Apologies if this has been posted before, but just wondered if there is a list of steam cleaners people recommend for detailing?

I know about the Nimbus, but if I get one, it's just for occasional use and therefore only want to spend an amount to match occasional usage....

And I want something that is relatively easy to store....(i.e. not a 'monster' size machine)....

Any recommendations?

Thanks in advance,
Regards,
Clive.


----------



## Tips (Mar 27, 2011)

Hi - I've got one of these from Polti, it's a great piece of kit, it comes with a bag so all its bits are stored away, nice and tidy.

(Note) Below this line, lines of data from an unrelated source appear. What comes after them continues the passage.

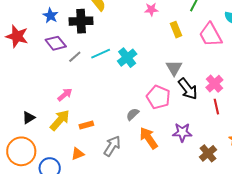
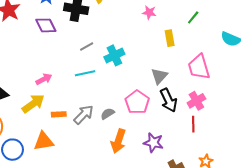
pink trapezoid: (211, 35) -> (199, 67), moved
cyan line: (101, 54) -> (85, 73), moved
gray line: (75, 57) -> (87, 47), moved
orange arrow: (149, 138) -> (118, 141), turned -140
gray arrow: (112, 146) -> (84, 115), moved
orange triangle: (78, 154) -> (44, 141), size x1.5

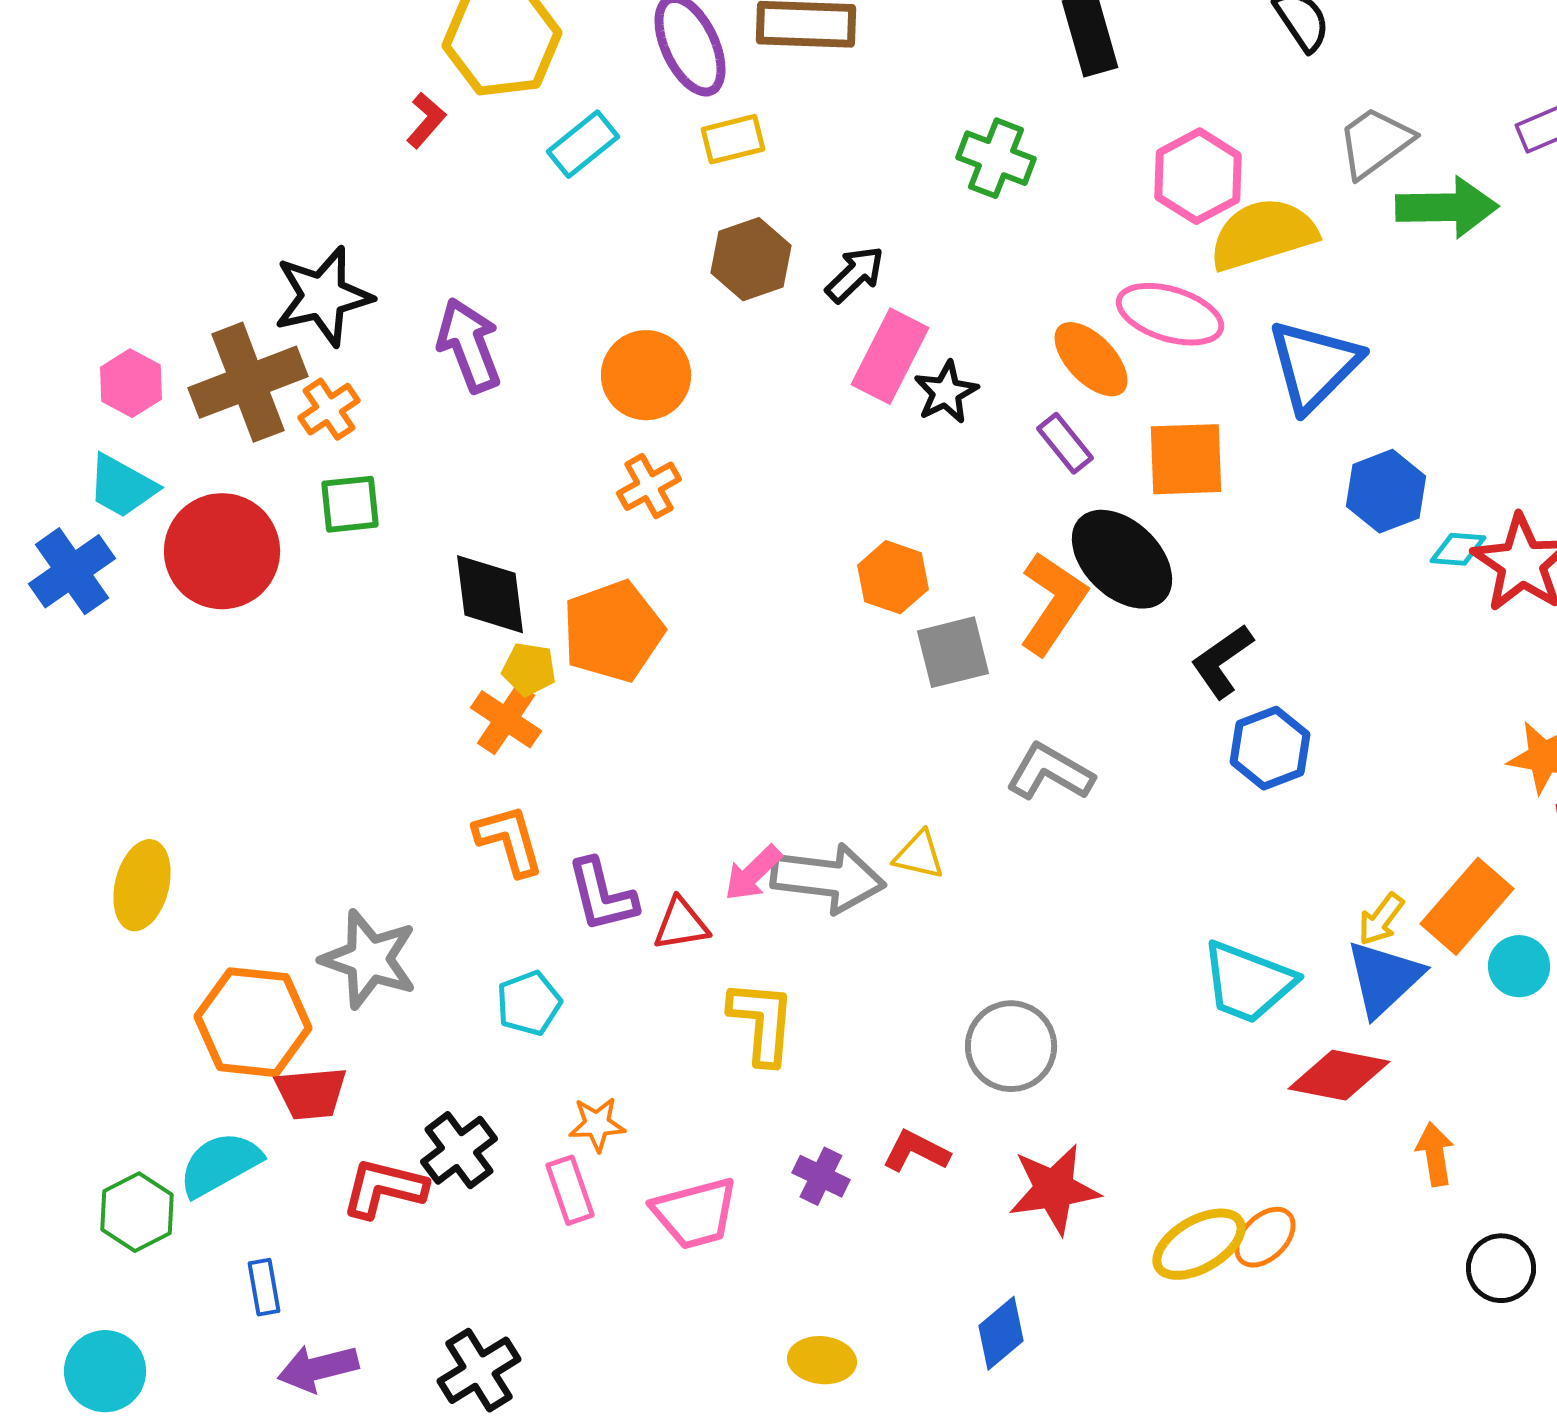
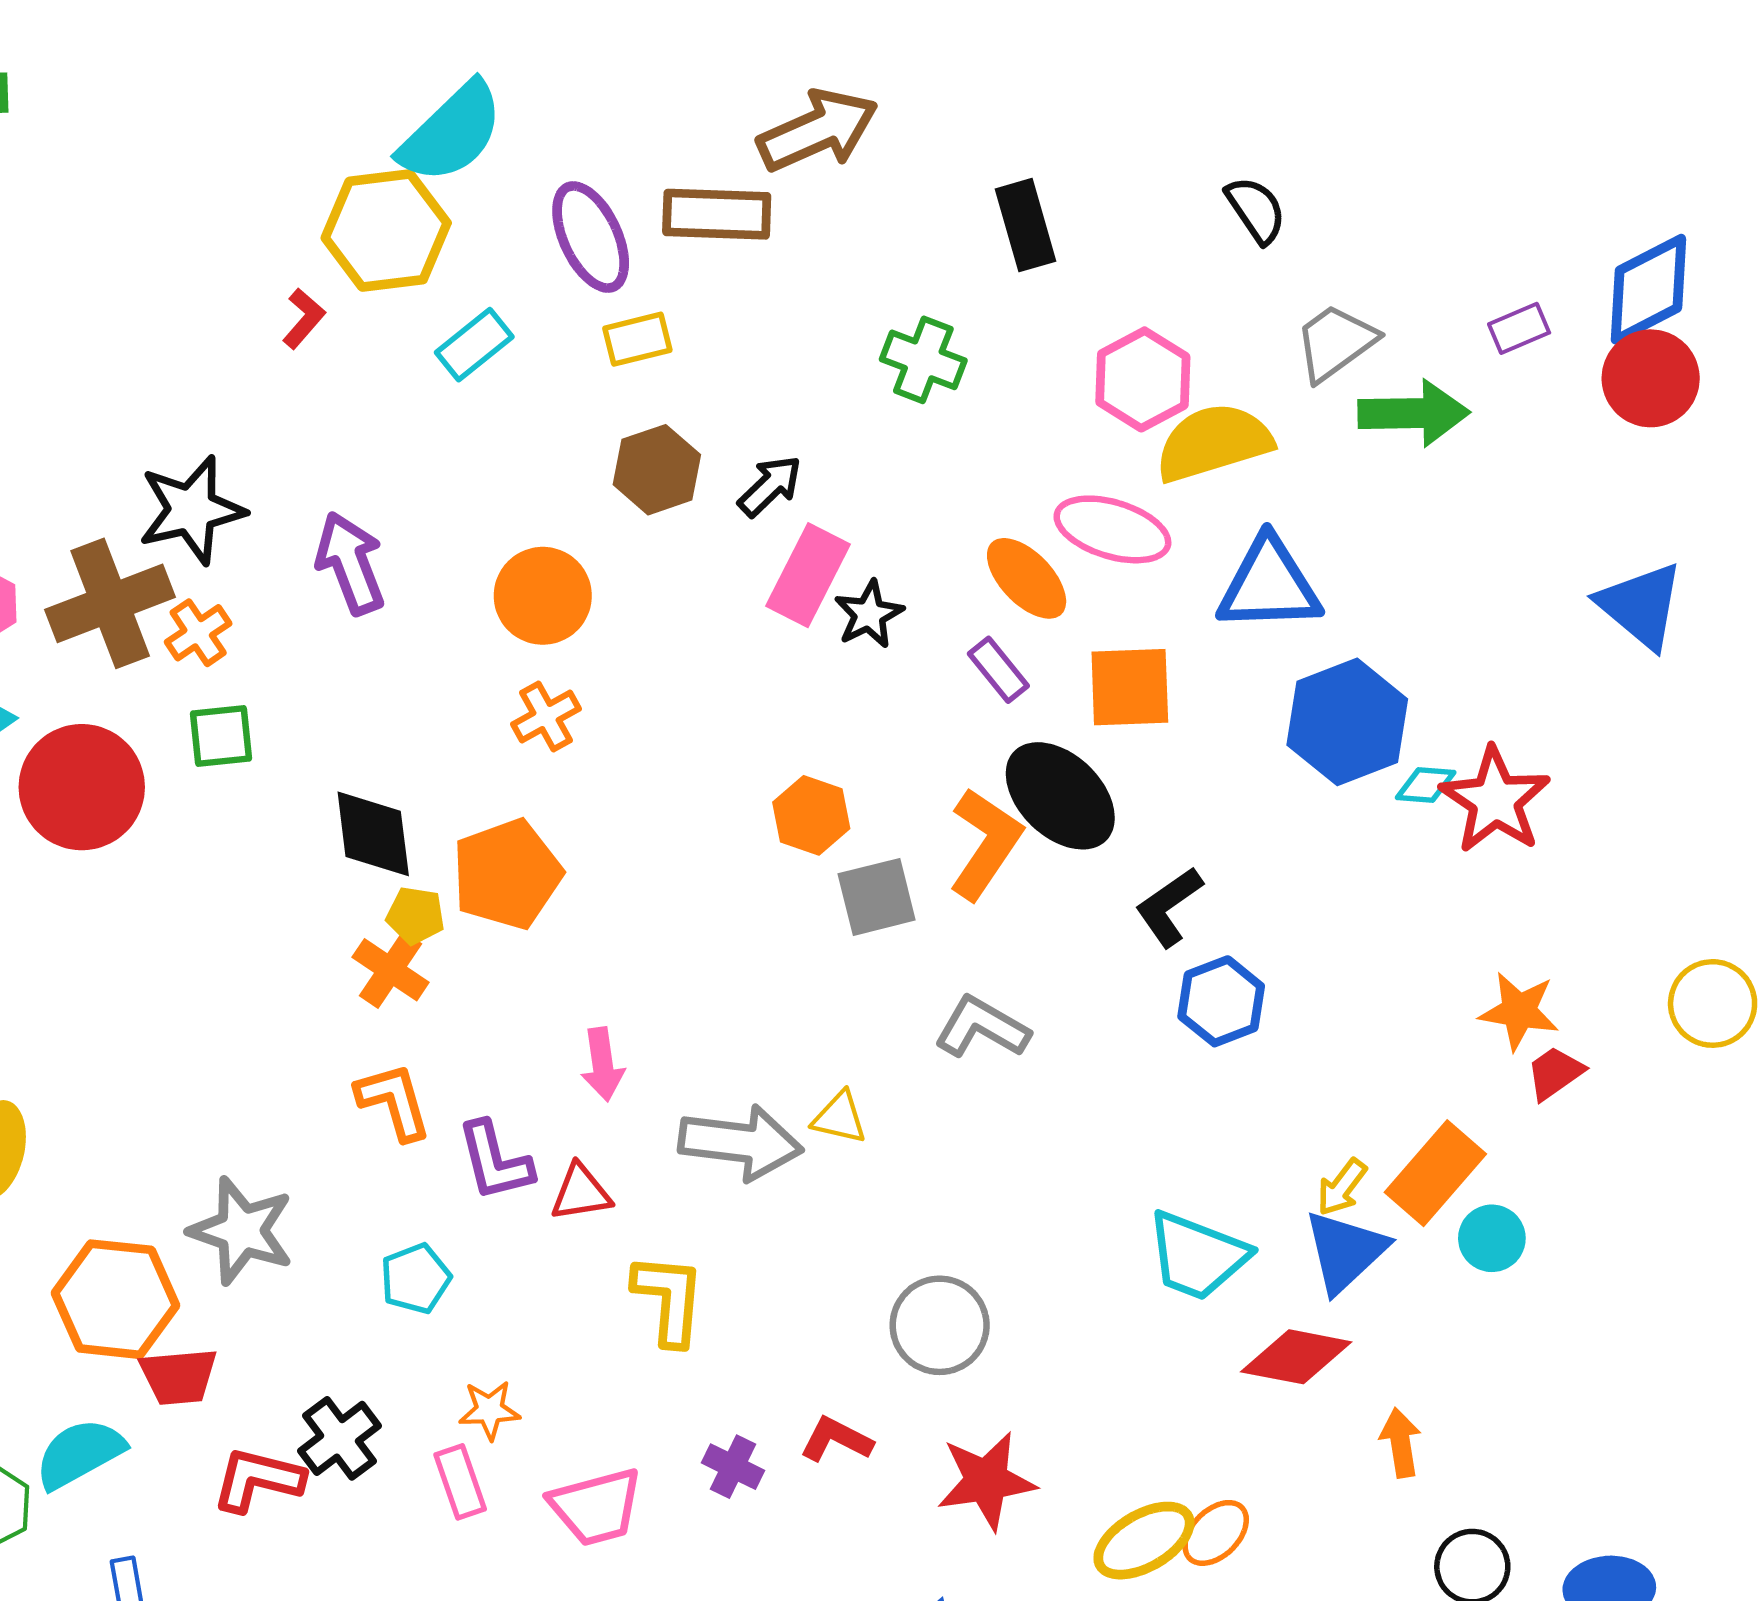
blue triangle: (1314, 365) -> (1269, 585), turned 43
blue hexagon: (1386, 491) -> (1347, 722), size x1.4
pink arrow: (753, 873) -> (603, 1064), moved, turned -54

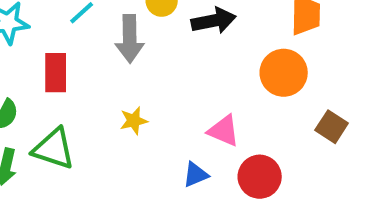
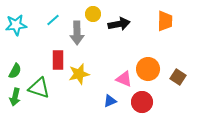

If you want something smaller, then Polti make a pocket model.

Hope that helps.


----------



## Superspec (Feb 25, 2011)

I'm looking at the Nilfisk 512. Seems a decent piece of kit without spending too much. £180 ish. There have been a few posts about the Nimbus cleaners recently that weren't too supportive of their customer service. Seems there is pretty much none.


----------



## EVL (Dec 31, 2010)

I got one from scewfix. It comes with quite a few attachments and gets used everyday. The only downside to it is the fact there you can't tell how much water is in it, but at £40, it's more than worth it.

http://www.screwfix.com/p/titan-1800w-steam-cleaner-230v/64640


----------